Thanks again.I do understand it now. So 27k should be ok then? B.t.w, On second thoughts, if this means taking up a lot of your valuable time, can I then just do it without the "hysteresis" in the circuit?

 

[KrisBlueNZ]

My time isn't THAT valuable LOL

But yes, you can change the circuit as I described in post #8 so that when the green LED turns ON, the load current on the battery doesn't increase. In fact, it decreases slightly. This is because the LED's drive current, through the 1.5k resistor, is always present, but when the LED is OFF, that current is shunted away from the LED by a MOSFET (or you could use a normal bipolar transistor).

This method wastes current, because the green LED's 10~15 mA current is always flowing and loading the battery. So perhaps it's not such a good idea if the circuit will be permanently connected to the battery.

What do you think?
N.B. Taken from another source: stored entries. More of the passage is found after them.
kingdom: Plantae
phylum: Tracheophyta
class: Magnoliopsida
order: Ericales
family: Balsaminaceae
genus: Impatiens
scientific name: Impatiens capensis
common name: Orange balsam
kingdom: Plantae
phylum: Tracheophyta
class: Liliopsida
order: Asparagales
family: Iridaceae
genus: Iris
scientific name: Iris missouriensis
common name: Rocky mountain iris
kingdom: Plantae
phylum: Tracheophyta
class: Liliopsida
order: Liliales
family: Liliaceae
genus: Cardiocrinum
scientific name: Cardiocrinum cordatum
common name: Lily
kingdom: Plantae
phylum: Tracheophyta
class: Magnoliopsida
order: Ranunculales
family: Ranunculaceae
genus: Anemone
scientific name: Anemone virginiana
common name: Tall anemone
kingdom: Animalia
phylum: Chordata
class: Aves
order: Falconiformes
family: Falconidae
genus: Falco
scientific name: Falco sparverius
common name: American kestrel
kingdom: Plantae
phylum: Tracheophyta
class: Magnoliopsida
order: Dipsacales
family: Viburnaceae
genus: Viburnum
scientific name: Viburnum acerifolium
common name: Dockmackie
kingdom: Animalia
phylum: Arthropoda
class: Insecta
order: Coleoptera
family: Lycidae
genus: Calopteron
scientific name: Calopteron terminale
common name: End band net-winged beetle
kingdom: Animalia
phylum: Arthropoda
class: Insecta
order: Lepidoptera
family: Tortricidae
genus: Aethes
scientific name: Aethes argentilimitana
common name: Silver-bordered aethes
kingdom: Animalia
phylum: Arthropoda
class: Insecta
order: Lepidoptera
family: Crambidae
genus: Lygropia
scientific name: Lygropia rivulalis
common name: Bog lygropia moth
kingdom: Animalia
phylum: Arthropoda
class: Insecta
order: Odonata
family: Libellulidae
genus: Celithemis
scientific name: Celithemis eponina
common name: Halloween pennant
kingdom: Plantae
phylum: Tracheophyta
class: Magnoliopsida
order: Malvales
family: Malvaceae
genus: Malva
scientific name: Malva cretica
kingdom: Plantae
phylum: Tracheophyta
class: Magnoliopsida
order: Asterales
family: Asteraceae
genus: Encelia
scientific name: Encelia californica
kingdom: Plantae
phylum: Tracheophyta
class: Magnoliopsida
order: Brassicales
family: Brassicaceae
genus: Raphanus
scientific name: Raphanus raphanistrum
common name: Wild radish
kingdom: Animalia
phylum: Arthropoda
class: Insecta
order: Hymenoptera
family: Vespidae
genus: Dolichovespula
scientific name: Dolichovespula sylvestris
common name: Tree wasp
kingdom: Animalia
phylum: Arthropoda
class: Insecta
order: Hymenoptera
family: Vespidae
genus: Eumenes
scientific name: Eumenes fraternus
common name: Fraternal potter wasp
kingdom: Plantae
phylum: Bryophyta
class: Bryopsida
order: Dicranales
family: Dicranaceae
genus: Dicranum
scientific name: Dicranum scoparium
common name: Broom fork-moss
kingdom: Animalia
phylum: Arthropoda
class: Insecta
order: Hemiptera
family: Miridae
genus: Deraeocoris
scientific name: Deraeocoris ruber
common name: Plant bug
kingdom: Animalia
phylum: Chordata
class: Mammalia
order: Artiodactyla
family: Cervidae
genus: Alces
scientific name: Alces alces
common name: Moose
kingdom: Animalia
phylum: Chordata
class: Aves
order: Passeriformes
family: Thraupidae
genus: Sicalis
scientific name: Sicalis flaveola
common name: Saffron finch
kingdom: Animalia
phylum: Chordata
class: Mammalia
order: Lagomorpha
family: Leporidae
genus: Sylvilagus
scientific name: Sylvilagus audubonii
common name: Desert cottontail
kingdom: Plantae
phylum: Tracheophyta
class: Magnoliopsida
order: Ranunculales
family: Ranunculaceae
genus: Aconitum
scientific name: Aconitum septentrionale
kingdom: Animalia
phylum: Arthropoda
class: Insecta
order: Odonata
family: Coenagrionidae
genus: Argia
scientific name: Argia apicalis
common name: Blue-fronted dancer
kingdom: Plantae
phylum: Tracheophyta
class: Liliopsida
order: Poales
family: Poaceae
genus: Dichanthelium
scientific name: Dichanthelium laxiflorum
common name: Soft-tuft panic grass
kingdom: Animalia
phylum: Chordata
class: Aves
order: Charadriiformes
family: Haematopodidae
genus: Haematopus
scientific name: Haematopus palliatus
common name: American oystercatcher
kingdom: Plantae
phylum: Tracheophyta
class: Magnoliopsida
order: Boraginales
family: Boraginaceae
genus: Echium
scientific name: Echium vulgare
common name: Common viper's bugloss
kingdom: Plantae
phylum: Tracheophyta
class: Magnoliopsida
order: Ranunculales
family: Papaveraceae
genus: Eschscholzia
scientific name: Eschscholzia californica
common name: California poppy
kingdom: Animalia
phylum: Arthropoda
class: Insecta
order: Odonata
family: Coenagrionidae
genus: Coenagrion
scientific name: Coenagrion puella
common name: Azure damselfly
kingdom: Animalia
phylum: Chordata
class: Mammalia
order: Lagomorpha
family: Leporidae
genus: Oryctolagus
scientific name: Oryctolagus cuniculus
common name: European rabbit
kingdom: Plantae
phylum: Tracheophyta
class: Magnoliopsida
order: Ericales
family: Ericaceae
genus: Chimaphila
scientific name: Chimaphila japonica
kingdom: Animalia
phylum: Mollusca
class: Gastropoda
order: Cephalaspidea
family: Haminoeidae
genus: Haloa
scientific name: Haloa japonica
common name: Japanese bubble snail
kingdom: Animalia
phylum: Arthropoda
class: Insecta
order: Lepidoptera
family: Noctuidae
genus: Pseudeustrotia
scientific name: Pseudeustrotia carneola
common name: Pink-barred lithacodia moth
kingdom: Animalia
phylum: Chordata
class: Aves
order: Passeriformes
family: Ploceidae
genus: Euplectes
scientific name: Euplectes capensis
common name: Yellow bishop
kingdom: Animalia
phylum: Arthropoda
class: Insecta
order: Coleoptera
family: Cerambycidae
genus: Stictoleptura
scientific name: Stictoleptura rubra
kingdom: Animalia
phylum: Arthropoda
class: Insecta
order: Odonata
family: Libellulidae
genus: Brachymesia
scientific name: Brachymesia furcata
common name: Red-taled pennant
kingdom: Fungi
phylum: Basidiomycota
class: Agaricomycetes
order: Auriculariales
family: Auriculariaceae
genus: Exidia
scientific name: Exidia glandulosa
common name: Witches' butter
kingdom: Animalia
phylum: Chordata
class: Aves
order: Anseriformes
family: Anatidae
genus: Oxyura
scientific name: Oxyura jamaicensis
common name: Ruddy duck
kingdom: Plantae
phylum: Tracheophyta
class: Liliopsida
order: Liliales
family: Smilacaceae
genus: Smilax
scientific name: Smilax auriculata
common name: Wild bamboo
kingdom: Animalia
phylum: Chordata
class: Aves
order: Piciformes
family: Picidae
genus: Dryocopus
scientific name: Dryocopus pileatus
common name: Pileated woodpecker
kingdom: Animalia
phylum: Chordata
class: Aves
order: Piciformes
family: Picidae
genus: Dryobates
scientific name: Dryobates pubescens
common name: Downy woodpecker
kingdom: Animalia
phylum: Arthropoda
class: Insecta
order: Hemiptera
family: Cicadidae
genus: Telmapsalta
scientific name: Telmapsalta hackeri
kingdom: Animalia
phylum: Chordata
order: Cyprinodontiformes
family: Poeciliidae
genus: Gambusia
I'll have a think about other options as well.

 

[Trubadur11]

Was I clean bowled or was it a LBW? (lol) I will of course accept your very kind offer to guide me through the calculations! As you'd correctly pointed out it should consume as little current as possible otherwise the whole purpose of using this circuit is lost!

Yes, do please explain how this is done. I'm all wired up & nowhere to go!(lol)

 

[KrisBlueNZ]

I'm still thinking about a good way to deal with the current consumption issue.

The best way would be a switching converter that would boost the current while it reduces the voltage, so the LEDs could run at 10~15 mA but the load on the battery would be less than that. But that would add significant complexity to the design.

At the moment the design I'm thinking about will draw a fairly constant 10~15 mA from the battery. That's no worse than your original design, which always has at least one LED illuminated. It will need a couple of transistors and resistors in addition to your original design. Does that sound OK?

I think avoiding significant changes in current drain is a good way to avoid the problem of indefined indications due to the internal resistance of the battery causing the terminal voltage to change as the indication changes and causing a feedback situation.

I'll get back to you with a modified design, ok?